» 作業依頼:
以下にある岐阜問屋街の成り立ちについての文章のうち、「昭和23年頃からは古着ばかり」から「屋町の建設が進められました。」までを一字も変えずに書き写してください。

産地の始まり
バラックから繊維街へ
 ▲バラックから繊維街へ
 戦争で焼け野原となった国鉄岐阜駅前に、北満州(今の中国北東部)からの引き揚げ者たちが中心となって、バラック小屋をつくり、古着や軍服などの衣服を集めて売りました。これはハルピン街と呼ばれ、岐阜問屋街の始まりとなりました。
昭和23年頃からは古着ばかりでなく、布を一宮や羽島から仕入れ新しい服を作って売るという岐阜の既製服産業(アパレル産業ともいう)が始まりました。

※既製服……… すでに縫い上げて出来上がっている衣服のこと
※アパレル………英語で「衣服」のこと。

岐阜繊維問屋町連合会の始まり
新岐阜駅前
▲新岐阜駅前
 昭和24年頃から岐阜の既製服は日本中に知られるようになり、現在のJR岐阜駅のまわりには市場や共同販売所ができて、一条通りをはじめ西問屋町、中央通りなど問屋町の建設が進められました。

» 収集したデータ:
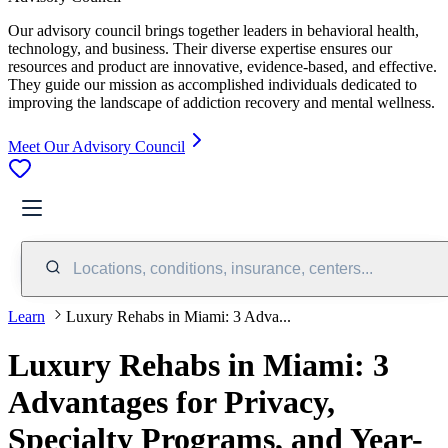
Our advisory council brings together leaders in behavioral health,
technology, and business. Their diverse expertise ensures our
resources and product are innovative, evidence-based, and effective.
They guide our mission as accomplished individuals dedicated to
improving the landscape of addiction recovery and mental wellness.
Meet Our Advisory Council
Locations, conditions, insurance, centers...
Learn
Luxury Rehabs in Miami: 3 Adva...
Luxury Rehabs in Miami: 3
Advantages for Privacy,
Specialty Programs, and Year-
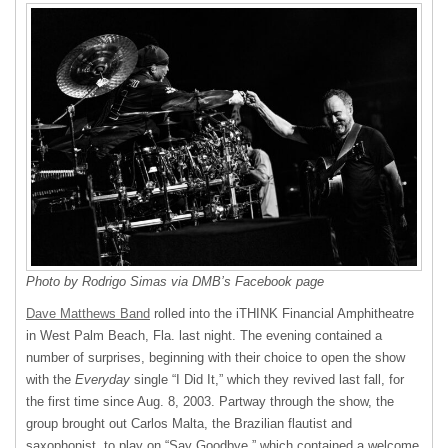
Photo by Rodrigo Simas via DMB’s Facebook page
Dave Matthews Band
rolled into the iTHINK Financial Amphitheatre
in West Palm Beach, Fla. last night. The evening contained a
number of surprises, beginning with their choice to open the show
with the
Everyday
single “I Did It,” which they revived last fall, for
the first time since Aug. 8, 2003. Partway through the show, the
group brought out Carlos Malta, the Brazilian flautist and
saxophonist, to play on “Say Goodbye,” which contained a welcome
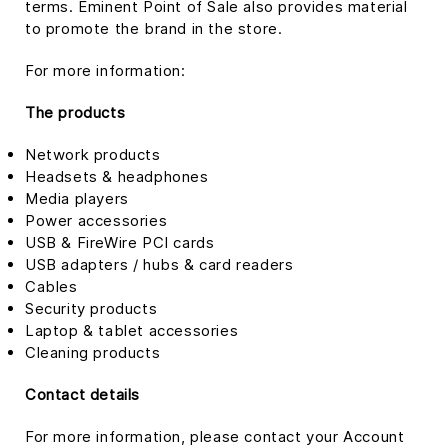
terms. Eminent Point of Sale also provides material
to promote the brand in the store.
For more information:
The products
Network products
Headsets & headphones
Media players
Power accessories
USB & FireWire PCI cards
USB adapters / hubs & card readers
Cables
Security products
Laptop & tablet accessories
Cleaning products
Contact details
For more information, please contact your Account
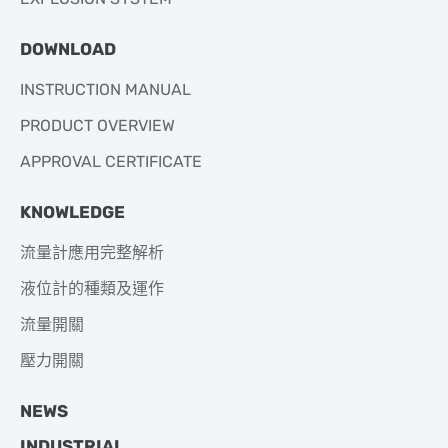
DOWNLOAD
INSTRUCTION MANUAL
PRODUCT OVERVIEW
APPROVAL CERTIFICATE
KNOWLEDGE
流量計應用完整解析
液位計的種類及運作
流量開關
壓力開關
NEWS
INDUSTRIAL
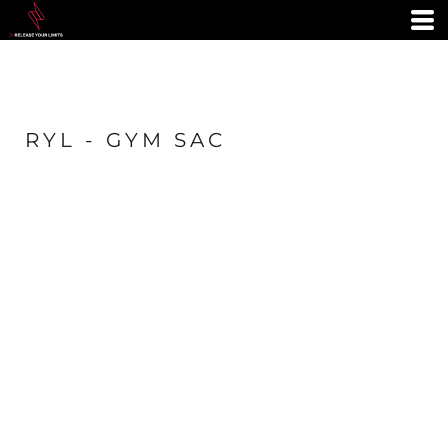
RYL - GYM SAC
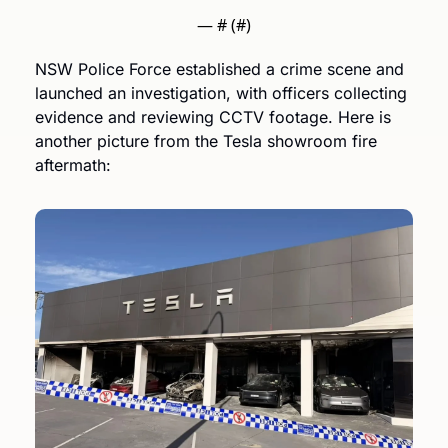
— #
 (#
)
NSW Police Force established a crime scene and 
launched an investigation, with officers collecting 
evidence and reviewing CCTV footage. Here is 
another picture from the Tesla showroom fire 
aftermath:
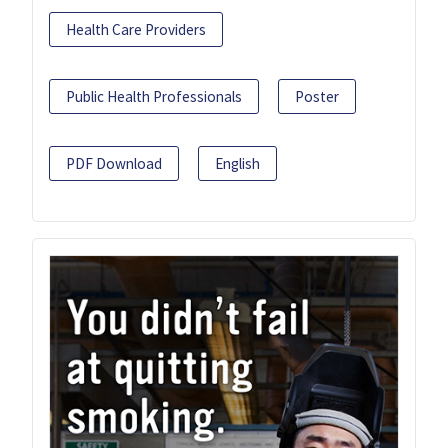
Health Care Providers
Public Health Professionals
Poster
PDF Download
English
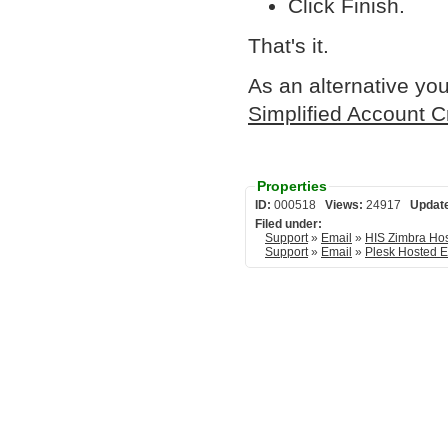
Click Finish.
That's it.
As an alternative you
Simplified Account C
Properties
ID:
000518
Views:
24917
Updat
Filed under:
Support
»
Email
»
HIS Zimbra Ho
Support
»
Email
»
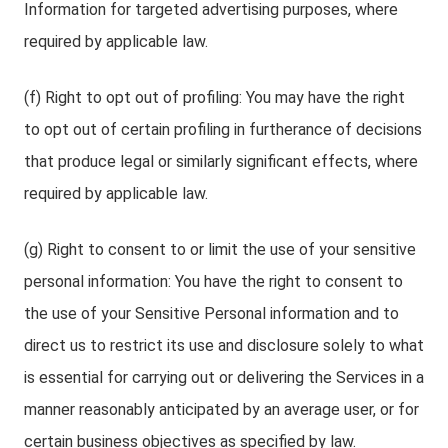
Information for targeted advertising purposes, where
required by applicable law.
(f) Right to opt out of profiling: You may have the right
to opt out of certain profiling in furtherance of decisions
that produce legal or similarly significant effects, where
required by applicable law.
(g) Right to consent to or limit the use of your sensitive
personal information: You have the right to consent to
the use of your Sensitive Personal information and to
direct us to restrict its use and disclosure solely to what
is essential for carrying out or delivering the Services in a
manner reasonably anticipated by an average user, or for
certain business objectives as specified by law.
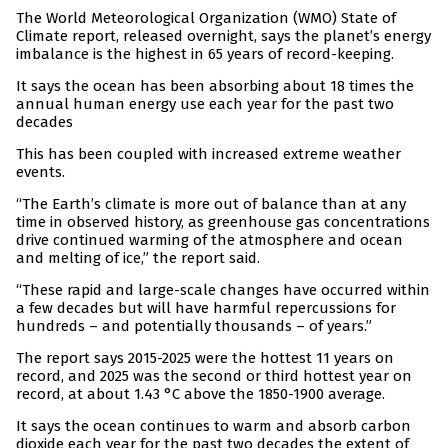
The World Meteorological Organization (WMO) State of
Climate report, released overnight, says the planet’s energy
imbalance is the highest in 65 years of record-keeping.
It says the ocean has been absorbing about 18 times the
annual human energy use each year for the past two
decades
This has been coupled with increased extreme weather
events.
“The Earth’s climate is more out of balance than at any
time in observed history, as greenhouse gas concentrations
drive continued warming of the atmosphere and ocean
and melting of ice,” the report said.
“These rapid and large-scale changes have occurred within
a few decades but will have harmful repercussions for
hundreds – and potentially thousands – of years.”
The report says 2015-2025 were the hottest 11 years on
record, and 2025 was the second or third hottest year on
record, at about 1.43 °C above the 1850-1900 average.
It says the ocean continues to warm and absorb carbon
dioxide each year for the past two decades the extent of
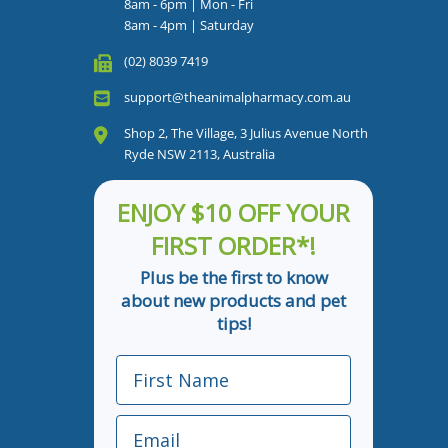
8am - 6pm | Mon - Fri
8am - 4pm | Saturday
(02) 8039 7419
support@theanimalpharmacy.com.au
Shop 2, The Village, 3 Julius Avenue North
Ryde NSW 2113, Australia
ENJOY $10 OFF YOUR
FIRST ORDER*!
Plus be the first to know
about new products and pet
tips!
First Name
Email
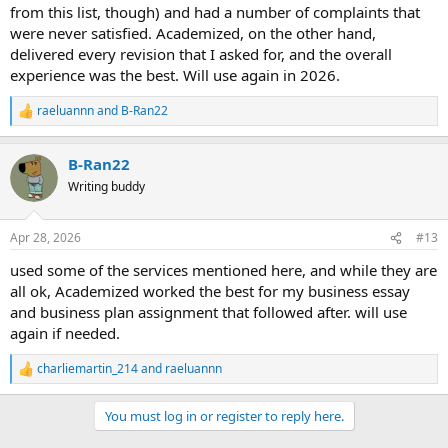
from this list, though) and had a number of complaints that
were never satisfied. Academized, on the other hand,
delivered every revision that I asked for, and the overall
experience was the best. Will use again in 2026.
raeluannn
and
B-Ran22
R
e
a
B-Ran22
c
t
Writing buddy
i
o
n
Apr 28, 2026
#13
s
:
used some of the services mentioned here, and while they are
all ok, Academized worked the best for my business essay
and business plan assignment that followed after. will use
again if needed.
charliemartin_214
and
raeluannn
R
e
a
You must log in or register to reply here.
c
t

» 作業結果:
昭和23年頃からは古着ばかりでなく、布を一宮や羽島から仕入れ新しい服を作って売るという岐阜の既製服産業(アパレル産業ともいう)が始まりました。

※既製服……… すでに縫い上げて出来上がっている衣服のこと
※アパレル………英語で「衣服」のこと。

岐阜繊維問屋町連合会の始まり
新岐阜駅前
▲新岐阜駅前
 昭和24年頃から岐阜の既製服は日本中に知られるようになり、現在のJR岐阜駅のまわりには市場や共同販売所ができて、一条通りをはじめ西問屋町、中央通りなど問屋町の建設が進められました。